En bons gourmets carnivores, il y avait des lustres que nous voulions tous tester la cuisine de Viva M’ Boma, restaurant du quartier Sainte-Catherine dont l’heureuse singularité est de proposer une carte riche en préparations à base d’abats.

Non, pas ceux-là, les autres.

Vu qu’on n’entre pas chez Viva M’ Boma comme dans un moulin, réservation fut prise, et à l’heure H du jour J, nous nous présentons dans l’antichambre de la tripaille. Le petit local carrelé de blanc et tendu de noir est bondé et étrangement silencieux, genre métro parisien sans le son. Nous patientons tous les cinq dans un hall minuscule tandis qu’on achève de dresser notre table. Dans le silence, il y en a forcément un pour faire remarquer que « c’était une ancienne boucherie » (triperie, en fait, m’a-t-on dit depuis).

Une fois installés, nous empilons les manteaux sur un coin de banquette et mettons le nez dans la carte des réjouissances.

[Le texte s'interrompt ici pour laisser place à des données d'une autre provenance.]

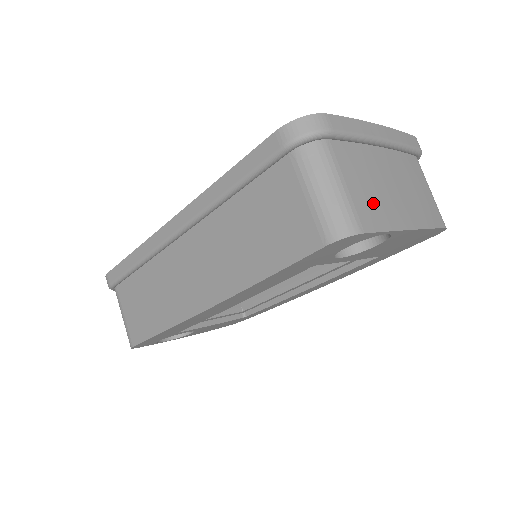
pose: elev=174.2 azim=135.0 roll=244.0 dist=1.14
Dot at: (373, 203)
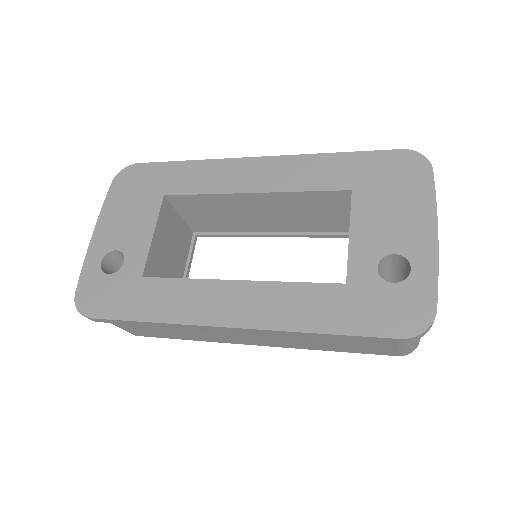
Dot at: occluded
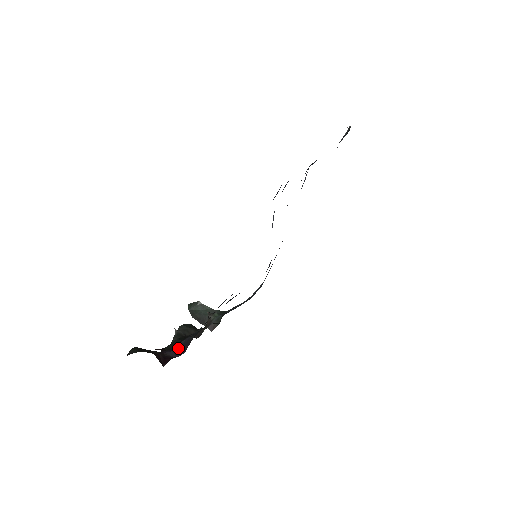
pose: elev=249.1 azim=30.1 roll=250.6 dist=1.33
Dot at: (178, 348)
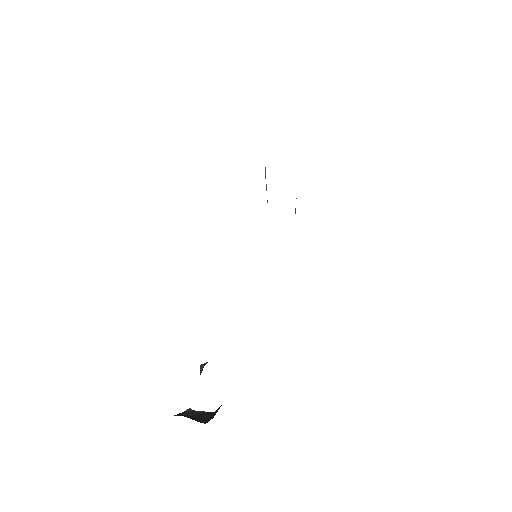
Dot at: occluded
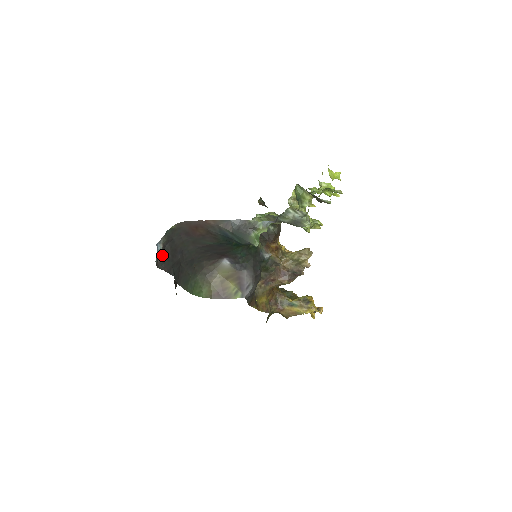
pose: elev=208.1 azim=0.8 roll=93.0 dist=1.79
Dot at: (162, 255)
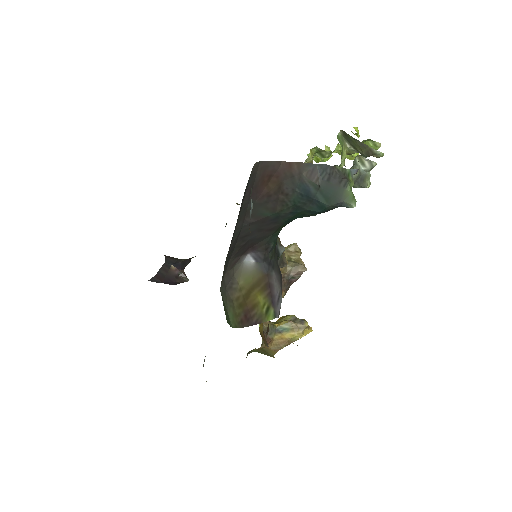
Dot at: occluded
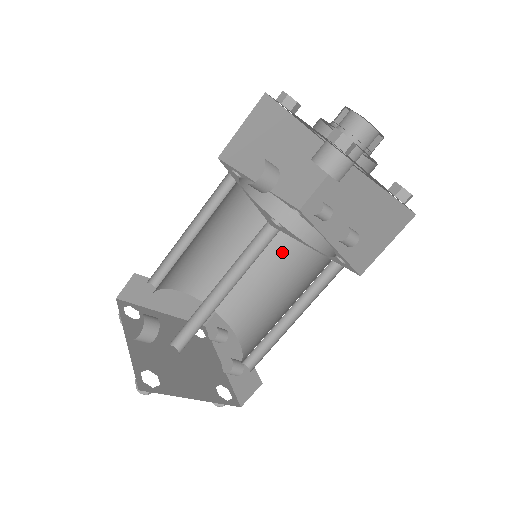
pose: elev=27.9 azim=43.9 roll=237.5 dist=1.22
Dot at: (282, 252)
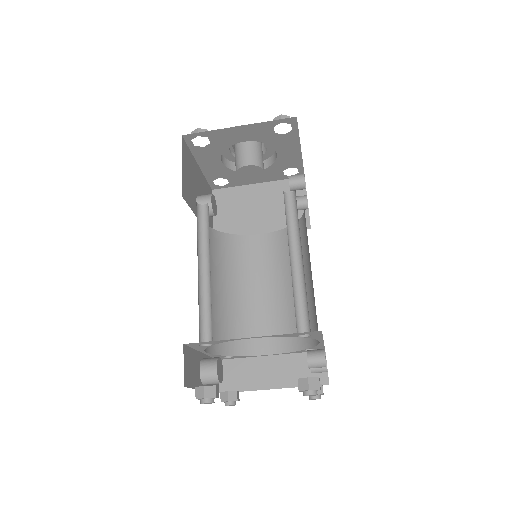
Dot at: (303, 253)
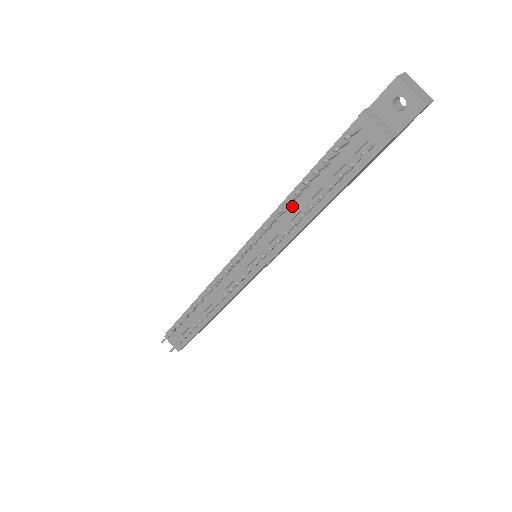
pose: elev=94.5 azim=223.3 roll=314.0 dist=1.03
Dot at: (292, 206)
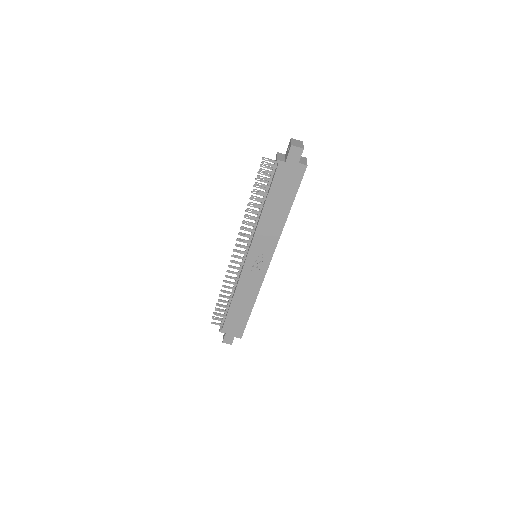
Dot at: occluded
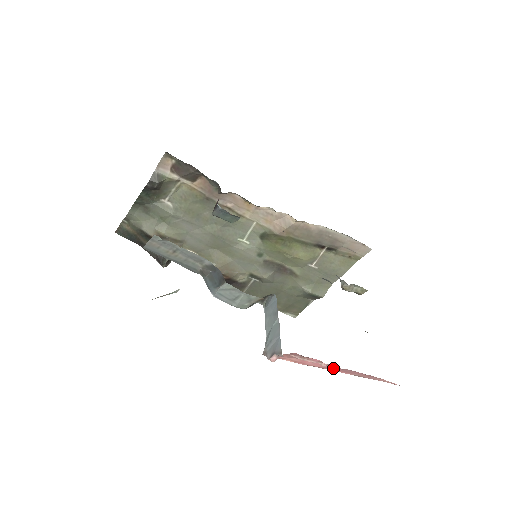
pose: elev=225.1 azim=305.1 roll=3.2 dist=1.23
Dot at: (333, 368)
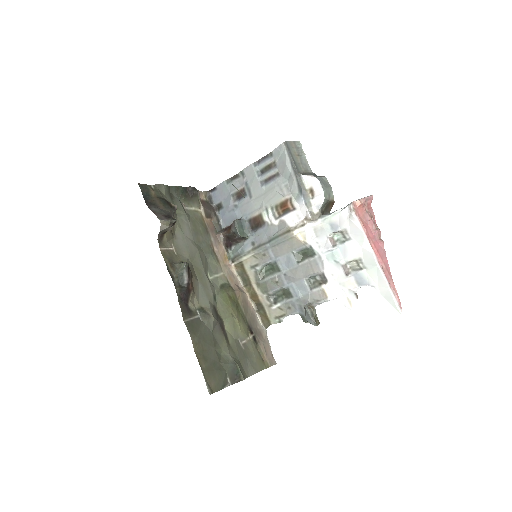
Dot at: (377, 246)
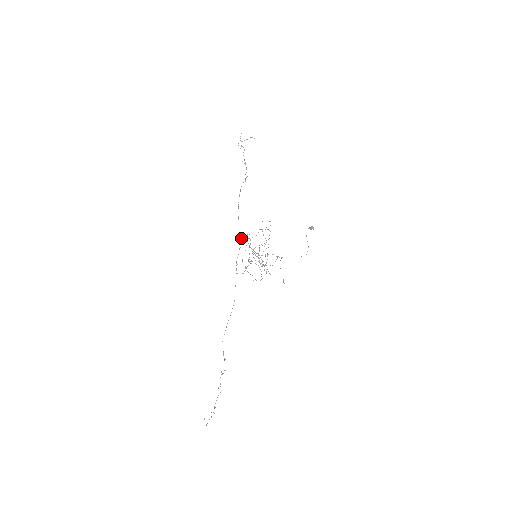
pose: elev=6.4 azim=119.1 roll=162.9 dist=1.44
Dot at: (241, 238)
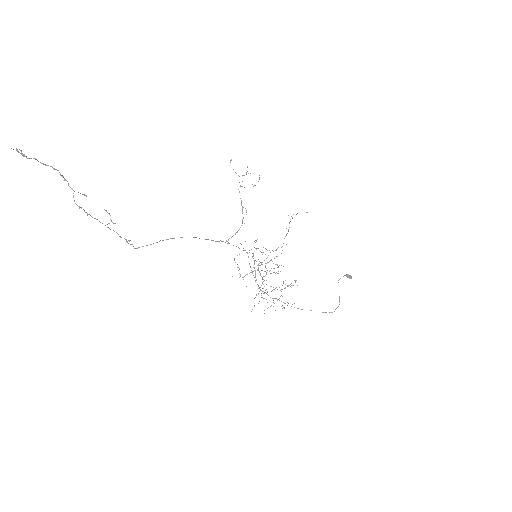
Dot at: occluded
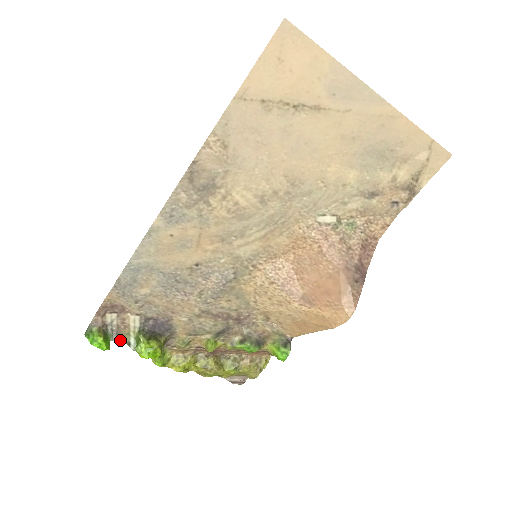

On ne nous avait pas menti, les abats sont effectivement la pierre angulaire de leur cuisine. Ris de veau, rognons, foie, mais aussi pis de vache, tripes, os à moelle ou joues: personne ne semble manquer à l’appel. Affamés et avides de tout goûter, on stratège pendant un bon moment avant de se décider pour des trilogies d’os à moelle en entrée, suivis d’un pot-au-feu pour le Boucher, d’un plat de rognons sauce moutarde pour Mireille, de tripes de bœuf au vin blanc pour Matthieu et de ris de veau pour la Crémière et moi. Et frites pour tout le monde, parce que bon.

La compagnie trompe l’ennui en trempant du pain brun dans le beurre d’Isigny, et on débouche un très bon Pic Saint-Loup, Domaine de l’Hortus Grande Cuvée 2012, pour faire bonne mesure. Arrivent alors les trilogies d’os à moelle:

trilogie os a moelle vivamboma 27.02
Passe moelle pain.

D’emblée, le Boucher fait remarquer poliment que « 16 euros pour deux toasts et trois morceaux d’os gratinés que la plupart des boucheries jettent ou offrent », c’est peut-être un peu excessif. Il a raison, mais j’ai faim, j’aime la moelle, et le tout se laisse engloutir sans peine. Plaisir primal et jouissif que de manger du gras animal: c’est crémeux, enrobant, long en bouche, magnifié par le sel pour la version salée et équilibré par l’acidité du fruit pour la moelle aux pruneaux. La version à l’ail nous a clairement moins convaincu.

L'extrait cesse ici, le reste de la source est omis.